[WORK INSTRUCTION A]
Answer these questions from the abstract, each in a few words:
(i) For how many minutes of ischemia and of reperfusion were the hearts submitted to global I/R?
(ii) Which indicator was used for Ca2+ spark and wave measurements?
(iii) What Ca2+ spark rate was recorded during ischemia?
[WORK INSTRUCTION B]
Summarize the abstract in two sentences.

[GIVEN PASSAGE]
[Start of section]

Abstract

Abnormal intracellular Ca2+ cycling plays a key role in cardiac dysfunction, particularly during the setting of cardiac ischaemia/reperfusion (I/R). At the onset of reperfusion there is an increase in cytosolic Ca2+, which has been usually associated with an uncontrolled influx from the extracellular space. Ca2+ mishandling has been in turn related to reperfusion arrhythmias. However, the basic mechanism for these arrhythmias is still unresolved. We performed experiments to test the hypothesis that the increase in cytosolic Ca2+ at the onset of reperfusion originates in Ca2+ efflux from the sarcoplasmic reticulum (SR) and propagates through the cell as cytosolic Ca2+ waves serving as a trigger for the initiation of reperfusion arrhythmias. By using a combination of pulsed local-field fluorescence (PLFF) and laser scanning confocal microscopy in mouse intact hearts loaded with Rhod-2 and/or Mag-Fluo-4 (cytosolic and/or SR Ca2+ measurements) or Fluo-4 (Ca2+ sparks and waves) and submitted to global I/R (12/30 min), it was found that ischemia evoked an increase in cytosolic and SR Ca2+. This increase was associated with a significant rise in Ca2+ sparks relative to preischemia: 2.07 ± 0.33 vs. 1.13 ± 0.20 sp/sec/100μm (P<0.05, ANOVA). Reperfusion evoked an increment in cytosolic Ca2+ (Ca2+ bump) that was associated with a significant decrease in SR Ca2+ and in Ca2+ sparks with respect to ischemia and a significant increase in Ca2+ waves relative to ischemia and preischemia: 0.71± 0.14 vs. 0.38± 0.06 and 0.25 ± 0.04 w/sec/100μm. The results show the first direct evidence of an increase in Ca2+ sparks in ischemia that transform in Ca2+ waves during reperfusion. These waves may constitute a main trigger of reperfusion arrhythmias. Supported by NIH R01-HL-084487 and PICT/1903 (FONCYT).

[End of section]

[GIVEN DATA]
[Start of section]

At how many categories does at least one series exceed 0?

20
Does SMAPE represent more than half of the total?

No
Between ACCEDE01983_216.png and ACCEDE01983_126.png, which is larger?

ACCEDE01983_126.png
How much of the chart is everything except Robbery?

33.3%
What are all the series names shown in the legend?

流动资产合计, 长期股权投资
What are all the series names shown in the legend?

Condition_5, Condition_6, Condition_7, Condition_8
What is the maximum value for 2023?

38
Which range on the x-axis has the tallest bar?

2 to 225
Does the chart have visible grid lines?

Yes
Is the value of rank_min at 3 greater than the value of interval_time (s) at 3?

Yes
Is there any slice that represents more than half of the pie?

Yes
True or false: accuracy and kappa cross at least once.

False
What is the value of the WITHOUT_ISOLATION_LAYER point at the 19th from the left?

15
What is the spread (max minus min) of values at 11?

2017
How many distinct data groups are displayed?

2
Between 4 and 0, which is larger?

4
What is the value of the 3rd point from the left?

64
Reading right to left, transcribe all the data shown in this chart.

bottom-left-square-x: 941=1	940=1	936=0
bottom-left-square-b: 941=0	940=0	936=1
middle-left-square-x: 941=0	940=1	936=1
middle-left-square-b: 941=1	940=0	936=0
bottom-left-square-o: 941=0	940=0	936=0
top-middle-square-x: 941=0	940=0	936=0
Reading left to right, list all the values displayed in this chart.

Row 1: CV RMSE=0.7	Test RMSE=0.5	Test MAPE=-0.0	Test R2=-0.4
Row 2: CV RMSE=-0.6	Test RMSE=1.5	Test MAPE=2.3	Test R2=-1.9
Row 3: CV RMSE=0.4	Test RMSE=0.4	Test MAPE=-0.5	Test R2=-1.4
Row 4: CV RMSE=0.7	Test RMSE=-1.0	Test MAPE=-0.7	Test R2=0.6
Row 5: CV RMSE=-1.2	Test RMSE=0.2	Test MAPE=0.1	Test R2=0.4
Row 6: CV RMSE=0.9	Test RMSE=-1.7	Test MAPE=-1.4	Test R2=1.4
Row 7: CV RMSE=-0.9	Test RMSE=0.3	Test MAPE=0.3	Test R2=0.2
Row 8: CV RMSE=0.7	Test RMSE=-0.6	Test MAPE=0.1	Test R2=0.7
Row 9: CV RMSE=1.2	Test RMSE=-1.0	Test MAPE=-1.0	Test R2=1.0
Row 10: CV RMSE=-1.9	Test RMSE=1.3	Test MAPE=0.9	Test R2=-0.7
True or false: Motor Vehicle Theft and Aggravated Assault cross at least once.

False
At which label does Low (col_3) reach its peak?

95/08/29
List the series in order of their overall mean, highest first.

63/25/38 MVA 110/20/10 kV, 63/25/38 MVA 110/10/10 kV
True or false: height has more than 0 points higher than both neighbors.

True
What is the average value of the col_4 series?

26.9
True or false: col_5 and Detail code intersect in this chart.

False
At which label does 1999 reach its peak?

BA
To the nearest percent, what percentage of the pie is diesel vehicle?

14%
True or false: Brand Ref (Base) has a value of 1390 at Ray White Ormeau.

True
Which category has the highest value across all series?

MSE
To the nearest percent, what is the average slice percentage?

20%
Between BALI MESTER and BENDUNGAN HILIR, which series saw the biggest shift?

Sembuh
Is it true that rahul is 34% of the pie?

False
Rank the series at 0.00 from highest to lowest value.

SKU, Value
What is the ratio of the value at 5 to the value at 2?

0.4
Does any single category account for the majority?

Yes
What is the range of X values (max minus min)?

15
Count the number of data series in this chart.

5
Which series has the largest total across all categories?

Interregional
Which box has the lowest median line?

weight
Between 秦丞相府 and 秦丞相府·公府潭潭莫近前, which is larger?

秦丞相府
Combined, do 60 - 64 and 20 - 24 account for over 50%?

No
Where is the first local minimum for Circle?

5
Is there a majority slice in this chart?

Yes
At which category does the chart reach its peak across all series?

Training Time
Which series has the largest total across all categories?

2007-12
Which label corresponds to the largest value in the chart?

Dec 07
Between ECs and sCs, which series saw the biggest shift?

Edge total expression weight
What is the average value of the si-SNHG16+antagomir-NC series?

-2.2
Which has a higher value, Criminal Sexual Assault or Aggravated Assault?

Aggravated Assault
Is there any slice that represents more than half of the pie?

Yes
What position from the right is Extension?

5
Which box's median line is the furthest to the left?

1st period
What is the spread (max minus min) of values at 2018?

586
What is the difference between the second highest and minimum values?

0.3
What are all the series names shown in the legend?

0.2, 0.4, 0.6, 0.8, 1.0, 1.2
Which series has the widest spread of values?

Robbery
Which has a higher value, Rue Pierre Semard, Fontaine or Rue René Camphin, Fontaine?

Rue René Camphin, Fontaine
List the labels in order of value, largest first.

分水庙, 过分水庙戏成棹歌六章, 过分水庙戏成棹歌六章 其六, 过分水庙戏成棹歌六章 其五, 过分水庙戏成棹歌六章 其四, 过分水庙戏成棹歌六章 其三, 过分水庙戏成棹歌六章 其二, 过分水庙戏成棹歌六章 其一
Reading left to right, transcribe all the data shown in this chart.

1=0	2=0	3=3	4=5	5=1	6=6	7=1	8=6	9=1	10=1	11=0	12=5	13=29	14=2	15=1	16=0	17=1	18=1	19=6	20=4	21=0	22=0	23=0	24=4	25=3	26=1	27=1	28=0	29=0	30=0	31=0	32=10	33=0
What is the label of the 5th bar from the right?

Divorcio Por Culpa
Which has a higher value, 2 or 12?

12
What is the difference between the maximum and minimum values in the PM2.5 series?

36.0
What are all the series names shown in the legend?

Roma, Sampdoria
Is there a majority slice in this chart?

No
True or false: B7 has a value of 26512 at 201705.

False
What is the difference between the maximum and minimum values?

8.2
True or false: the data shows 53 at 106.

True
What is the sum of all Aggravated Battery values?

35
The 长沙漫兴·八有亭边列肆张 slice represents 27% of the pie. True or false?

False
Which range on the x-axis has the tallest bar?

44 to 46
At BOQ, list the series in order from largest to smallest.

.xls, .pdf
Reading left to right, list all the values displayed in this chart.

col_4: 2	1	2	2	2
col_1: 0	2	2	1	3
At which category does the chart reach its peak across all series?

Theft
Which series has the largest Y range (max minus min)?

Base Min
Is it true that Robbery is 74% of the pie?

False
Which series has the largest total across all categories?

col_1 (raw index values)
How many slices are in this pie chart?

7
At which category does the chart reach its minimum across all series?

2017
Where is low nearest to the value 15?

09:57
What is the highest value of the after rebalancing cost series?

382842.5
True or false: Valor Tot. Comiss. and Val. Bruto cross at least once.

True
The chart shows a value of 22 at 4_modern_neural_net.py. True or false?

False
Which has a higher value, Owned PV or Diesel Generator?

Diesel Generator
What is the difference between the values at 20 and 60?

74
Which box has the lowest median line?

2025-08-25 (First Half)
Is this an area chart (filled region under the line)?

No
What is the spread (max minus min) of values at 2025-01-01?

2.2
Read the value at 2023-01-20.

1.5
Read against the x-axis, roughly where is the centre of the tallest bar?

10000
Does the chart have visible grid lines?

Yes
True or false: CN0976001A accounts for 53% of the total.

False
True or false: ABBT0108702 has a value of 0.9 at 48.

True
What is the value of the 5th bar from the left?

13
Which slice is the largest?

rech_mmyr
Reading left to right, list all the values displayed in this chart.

[End of section]

[WRITTEN SOLUTION A]
(i) 12 minutes of ischemia and 30 minutes of reperfusion
(ii) Fluo-4
(iii) 2.07 ± 0.33 sp/sec/100μm

[WRITTEN SOLUTION B]
In intact mouse hearts imaged with pulsed local-field fluorescence and laser scanning confocal microscopy during global ischemia/reperfusion, ischemia raised cytosolic and SR Ca2+ along with a significant rise in Ca2+ sparks. Reperfusion brought a further increase in cytosolic Ca2+, a significant fall in SR Ca2+ and sparks, and a significant increase in Ca2+ waves, which may constitute a main trigger of reperfusion arrhythmias.